_Text provided_.

Monday, February 13, 2017

Einstein and Moses


This past week I discovered a fascinating thing I did not know about the great physicist, Albert Einstein.  It is this.  Einstein worked, quite literally from the day he was born, until the day (literally the last hour before he died).  The photograph above is a shot of Einstein's desk, taken quite literally an hour or two after he died in 1955.  As you can see, his desk was totally cluttered, and math equations were still scribbled on the chalk board behind his desk.  Reports are that Einstein's pipe was still warm on his desk when his picture was taken.  Just before this picture was taken, he was rushed off to Princeton Hospital, where he died not long thereafter.

The clutter of Einstein's desk is also comforting to me, given the clutter of my own desk.  Once, when he was young, Einstein asked the bemused question; "If a cluttered desk is the sign of a cluttered mind, what is the sign of an empty desk.....(the rhetorical answer - an empty mind)."

_Listed entries_.
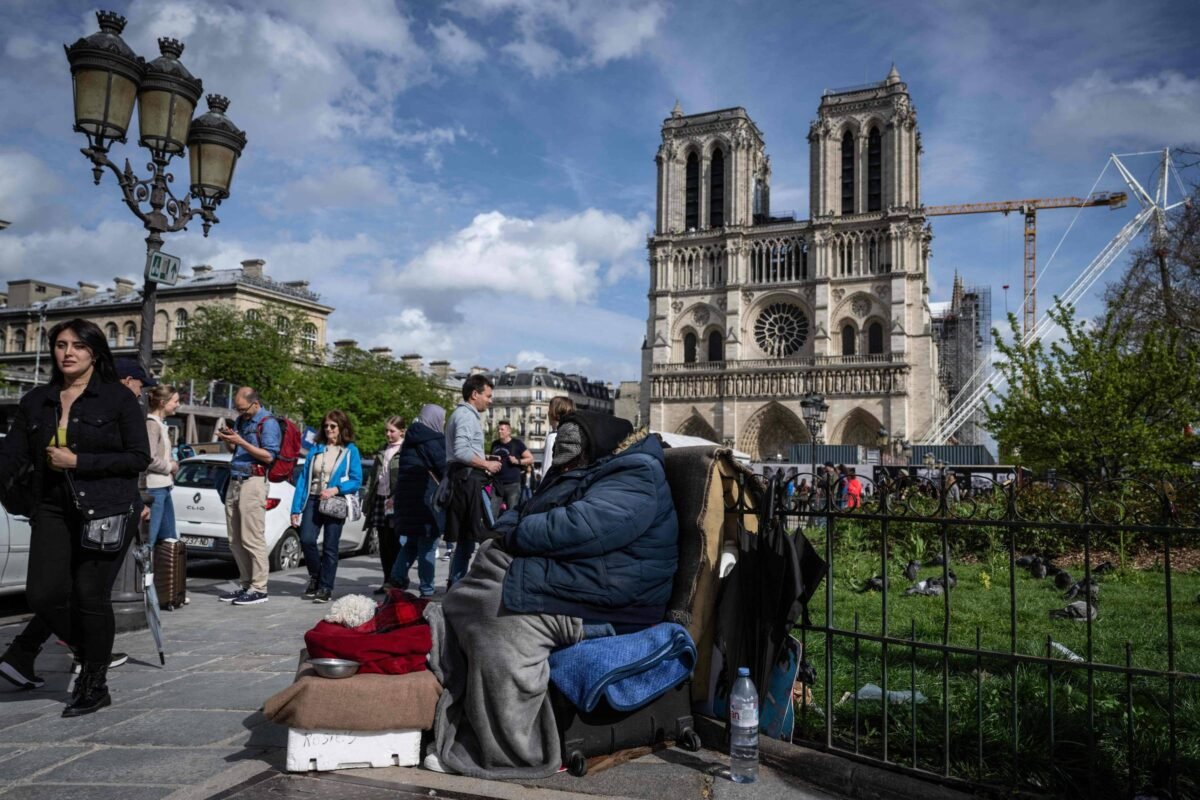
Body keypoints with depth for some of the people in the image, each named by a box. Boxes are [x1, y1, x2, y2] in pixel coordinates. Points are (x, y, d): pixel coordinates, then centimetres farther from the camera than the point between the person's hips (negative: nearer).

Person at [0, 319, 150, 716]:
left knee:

* * *

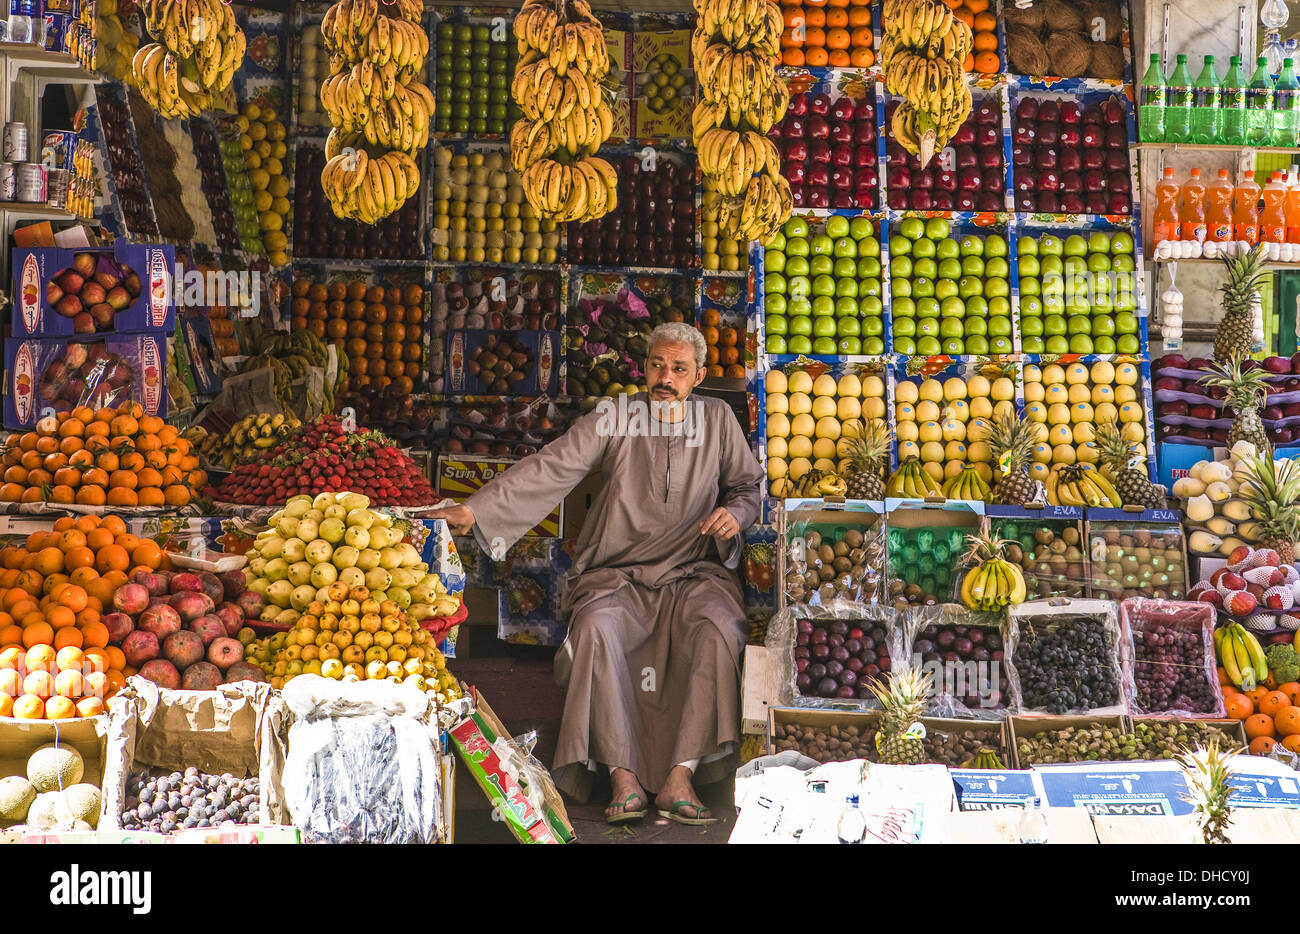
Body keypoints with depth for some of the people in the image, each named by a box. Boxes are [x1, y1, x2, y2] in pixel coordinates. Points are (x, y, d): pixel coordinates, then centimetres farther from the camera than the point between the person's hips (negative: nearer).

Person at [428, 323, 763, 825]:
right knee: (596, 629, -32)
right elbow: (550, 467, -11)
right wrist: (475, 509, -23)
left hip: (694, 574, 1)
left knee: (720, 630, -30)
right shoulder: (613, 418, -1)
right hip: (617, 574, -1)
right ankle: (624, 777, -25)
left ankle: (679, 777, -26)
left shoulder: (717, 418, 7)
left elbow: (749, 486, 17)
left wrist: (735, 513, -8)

...

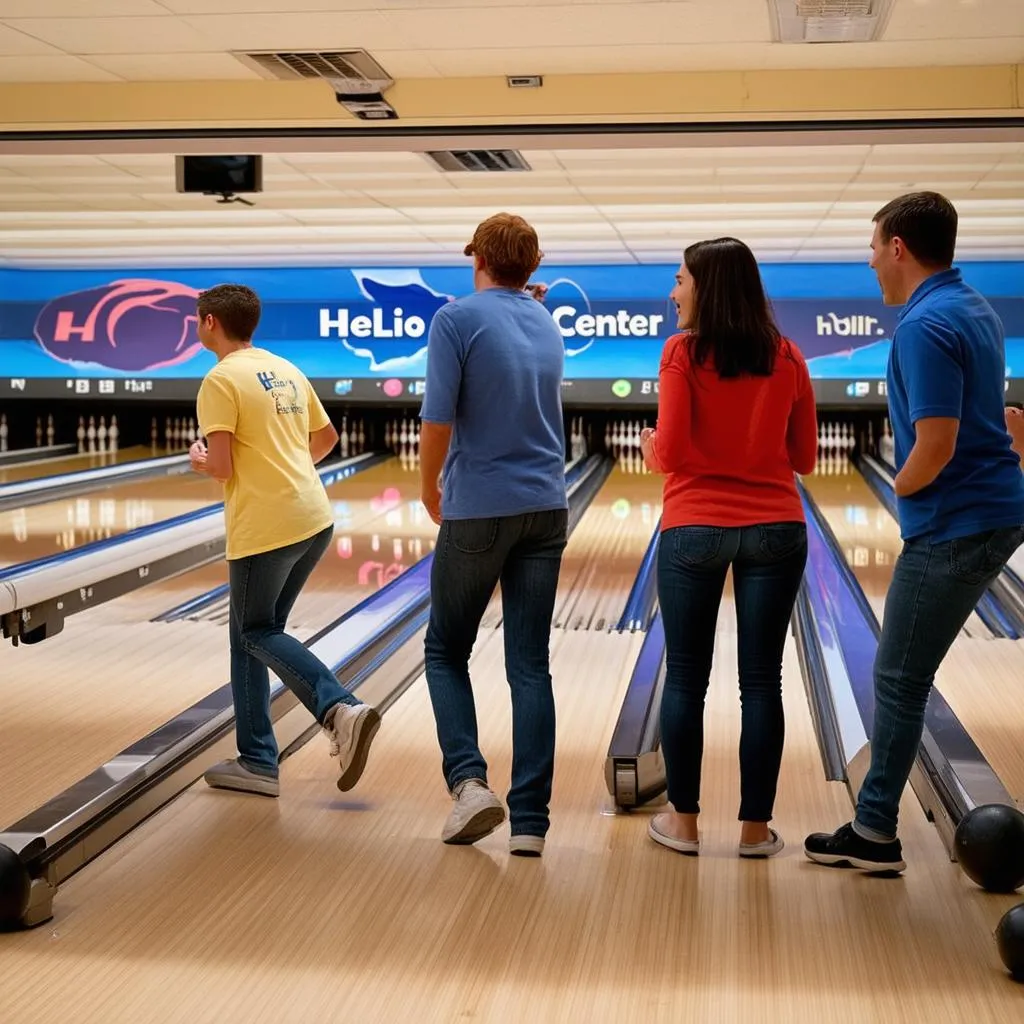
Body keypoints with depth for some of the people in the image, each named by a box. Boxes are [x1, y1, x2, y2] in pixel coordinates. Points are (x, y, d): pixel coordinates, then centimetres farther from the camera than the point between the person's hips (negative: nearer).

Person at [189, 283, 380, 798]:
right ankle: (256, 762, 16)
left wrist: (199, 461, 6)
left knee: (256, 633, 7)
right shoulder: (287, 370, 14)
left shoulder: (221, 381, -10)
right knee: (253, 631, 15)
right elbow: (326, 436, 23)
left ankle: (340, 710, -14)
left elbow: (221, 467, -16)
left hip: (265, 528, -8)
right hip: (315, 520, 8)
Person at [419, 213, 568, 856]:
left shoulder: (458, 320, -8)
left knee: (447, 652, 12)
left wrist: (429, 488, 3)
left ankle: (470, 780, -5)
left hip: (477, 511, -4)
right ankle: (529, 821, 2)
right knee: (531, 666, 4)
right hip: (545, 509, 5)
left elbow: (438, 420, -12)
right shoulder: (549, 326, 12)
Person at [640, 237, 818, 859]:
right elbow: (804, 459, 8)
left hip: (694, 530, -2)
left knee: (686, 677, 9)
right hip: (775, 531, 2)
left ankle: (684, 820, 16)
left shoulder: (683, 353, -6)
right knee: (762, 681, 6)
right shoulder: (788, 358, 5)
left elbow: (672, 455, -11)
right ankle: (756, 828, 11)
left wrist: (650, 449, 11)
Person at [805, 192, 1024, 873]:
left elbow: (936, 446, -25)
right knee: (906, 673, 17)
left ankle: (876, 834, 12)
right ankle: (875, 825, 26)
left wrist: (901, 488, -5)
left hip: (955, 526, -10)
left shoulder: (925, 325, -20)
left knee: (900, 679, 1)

_Questions to answer_.
1. From the post about Einstein's desk, reproduce everything from "This past week" down to "not long thereafter.".
2. In the post about Einstein's desk, find each place where the word "literally" appears. For each one, quote the words that follow it up to the next punctuation mark.
3. Write what comes next in the post about Einstein's desk, picking up after its last sentence.
The items have nothing to do with the post about Einstein's desk.

_Task-by-task answers_.
1.
This past week I discovered a fascinating thing I did not know about the great physicist, Albert Einstein.  It is this.  Einstein worked, quite literally from the day he was born, until the day (literally the last hour before he died).  The photograph above is a shot of Einstein's desk, taken quite literally an hour or two after he died in 1955.  As you can see, his desk was totally cluttered, and math equations were still scribbled on the chalk board behind his desk.  Reports are that Einstein's pipe was still warm on his desk when his picture was taken.  Just before this picture was taken, he was rushed off to Princeton Hospital, where he died not long thereafter.

2.
- from the day he was born
- the last hour before he died
- an hour or two after he died in 1955

3.
And what was Einstein working on right up until the end of his life?  For the final thirty years of his life, Einstein had been working on a Unified Field Theory - in short, a singular mathematical equation which summed up all of the universe.  Many years before he had discovered the theory of relativity.  Now, for the remainder of his life, he worked on the Unified Field Theory.  Other scientists laughed at Einstein, and some still do, about the potential and possibility of such a theory even existing.  But Einstein kept working on it.  For thirty years.  Obviously, Einstein would pass from this earth without the completion of his main life goal.

When I heard about Einstein's last hours of life, it reminded me of Moses' last hours of life.  For a nearly similar amount of time (40 years and not 30), Moses had been working on his own life's goal and ambition.  Moses had been working on the liberation of the Jewish people from slavery in Egypt and their eventual deliverance into the promised land.  The liberation of the Israelites and their delivery into the promised land was quite literally Moses' - Unified Field Theory.  And yet, he, like Einstein, would never complete his life's work.

Hours before the possibility of entering the promised land, God told Moses, on the top of Mount Nebo;"I have let you see it with your eyes, but I will not let you cross over into it" (Deut. 34:4).  Moses would not complete his life's work.  Moses would die, as the preacher would say, on his walking stick, overlooking the Promised Land in his 120th year of life.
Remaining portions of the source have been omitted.